I was also surprised by the fact that neither strain displayed more active growth with nutrient rich media such as BHI. It should also be noted that Flavonifractor spp. are more commonly reported in 16S rRNA and metagenome profiling studies performed in animal subjects (Oakley et al., 2014, Medvecky et al., 2018, Zhang et al., 2018a, Borrelli et al., 2017, Liu et al., 2017a, Liu et al., 2018). Interestingly, my characterisation of the chi-containing operon also revealed that a capacity for oxalate metabolism is encoded within the Flavonifractor spp. genome due to the presence of a conserved oxalate/formate antiporter downstream of the chi operon.

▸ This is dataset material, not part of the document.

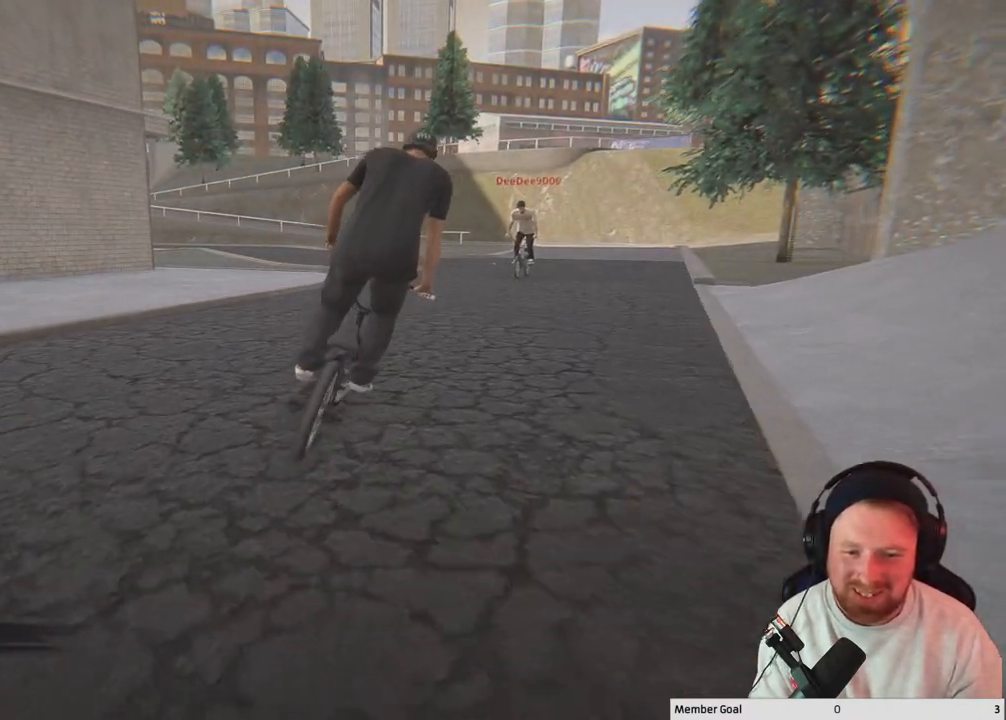
{"buttons": [], "left_stick": "right", "right_stick": "center", "events": []}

Oxalate is an organic acid found in many plants and so the potential for oxalate metabolism by this species could be a previously unidentified nutritional requirement for this species. Valuable information regarding potential nutritional requirements of Flavonifractor spp. could be gathered from these animal studies. Indeed, many of the animals in these studies reside on vegetable-based diets indicating their microbiota are exposed to a higher level of polyphenols. Altogether, I believe that much more research is required in the field of polyphenol-microbiota interactions as the interface between polyphenol consumption and human health status.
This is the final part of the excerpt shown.